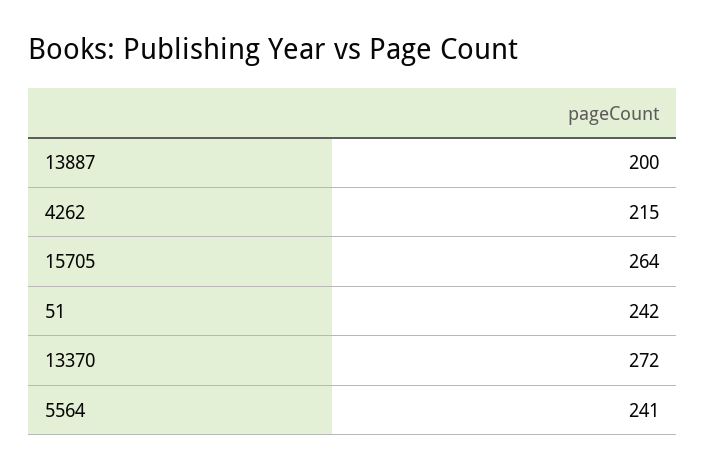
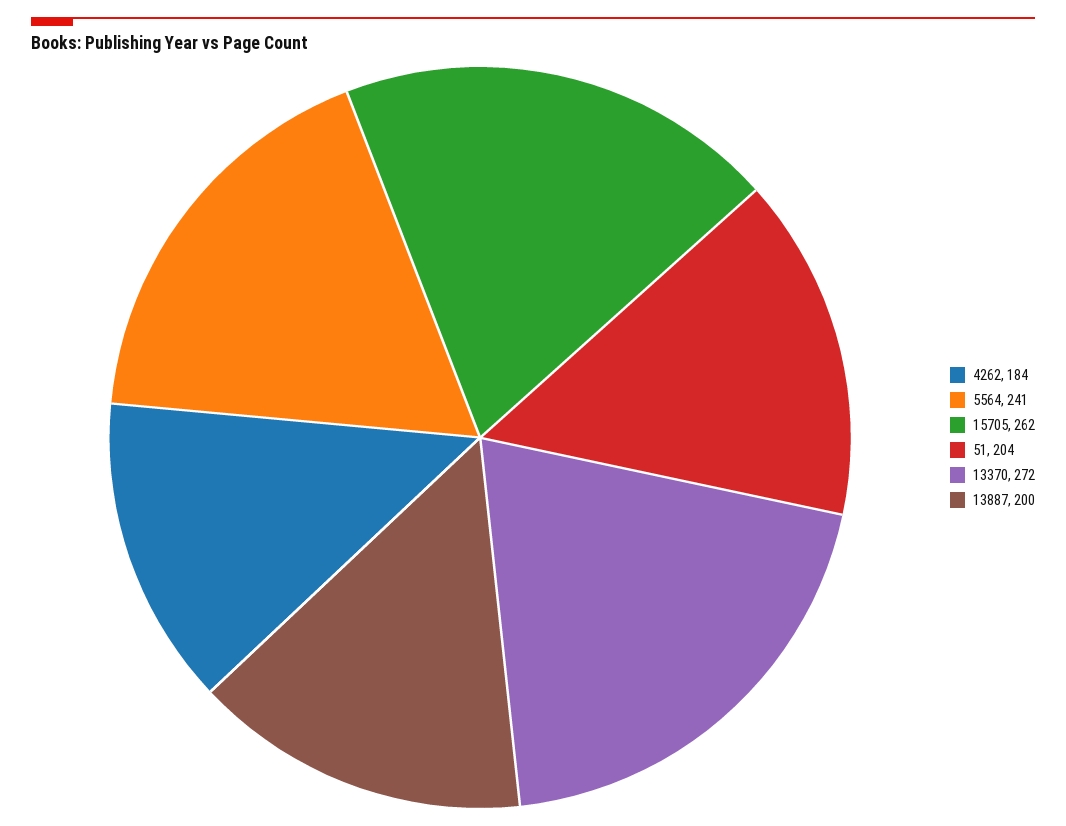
4262: 215 -> 184
15705: 264 -> 262
51: 242 -> 204

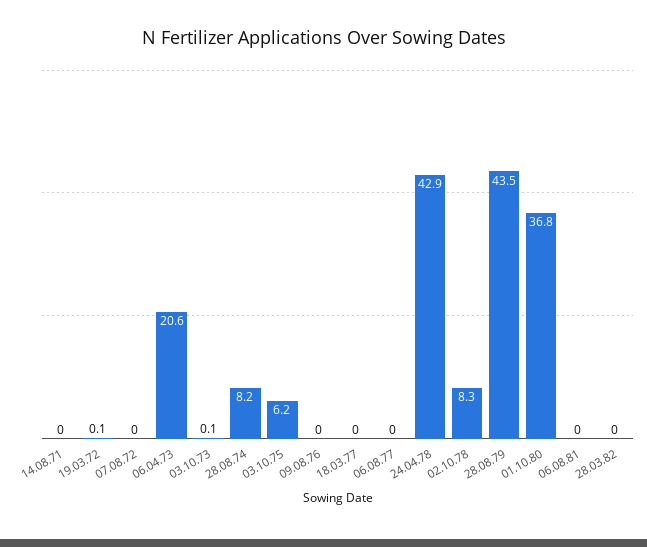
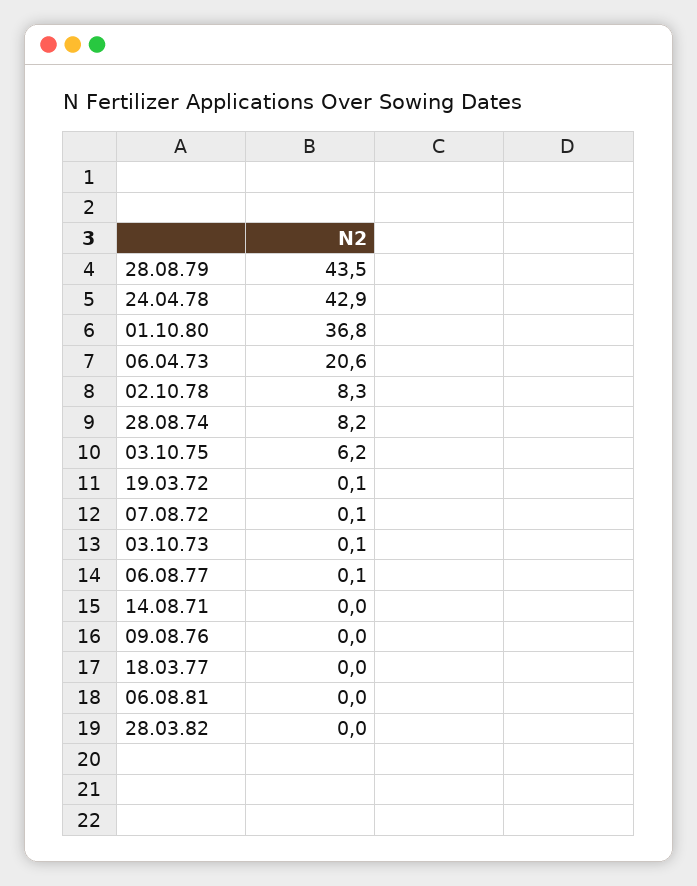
07.08.72: 0 -> 0.1
06.08.77: 0 -> 0.1

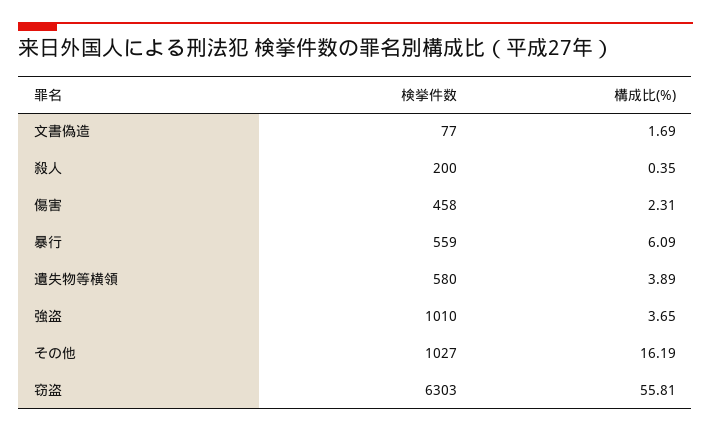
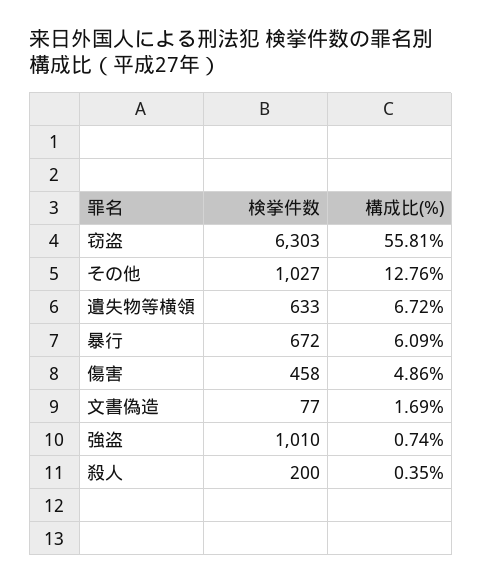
構成比(%), 傷害: 2.31 -> 4.86
検挙件数, 暴行: 559 -> 672
検挙件数, 遺失物等横領: 580 -> 633
構成比(%), 遺失物等横領: 3.89 -> 6.72
構成比(%), 強盗: 3.65 -> 0.74
構成比(%), その他: 16.19 -> 12.76

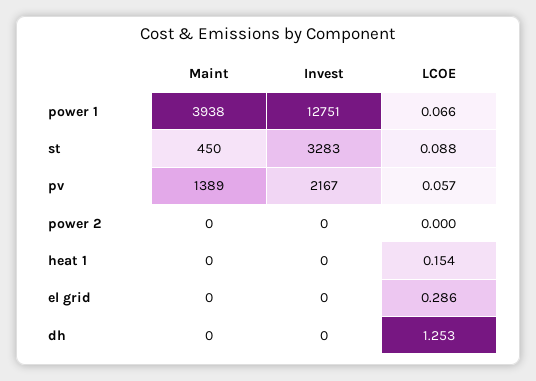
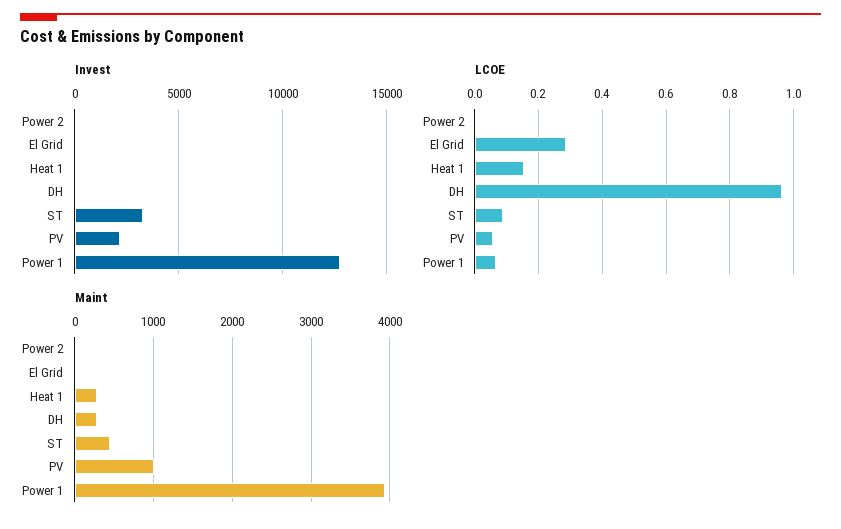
Maint, pv: 1389 -> 1000
Maint, heat 1: 0 -> 300
Maint, dh: 0 -> 300
LCOE, dh: 1.253 -> 0.96

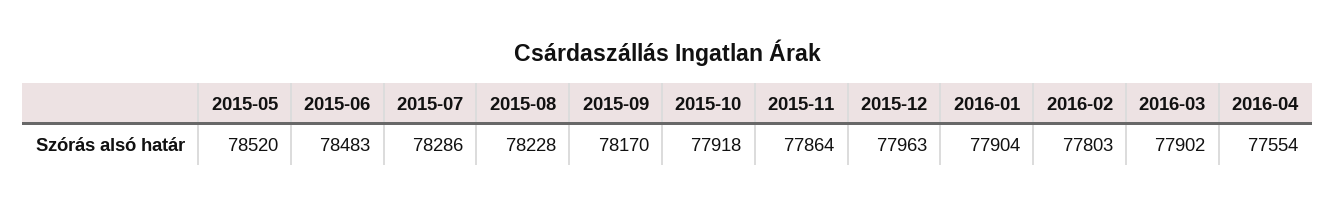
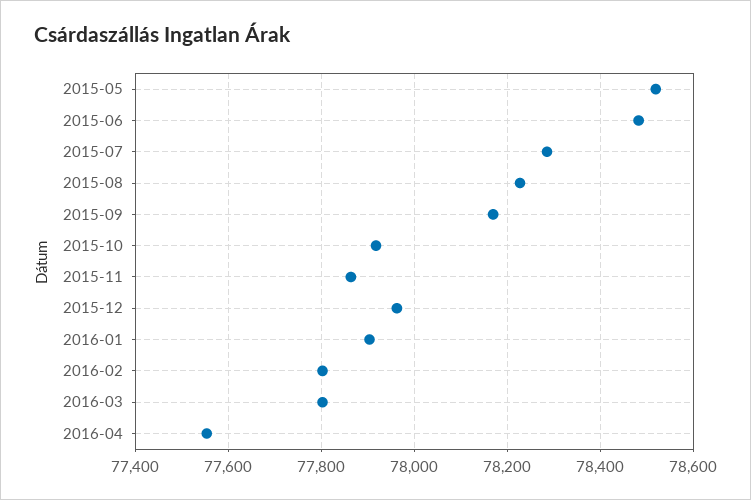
2016-03: 77902 -> 77800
__________________________________________________
In the data, count the lines that include the string "Maint", then give that number and nothing more.

3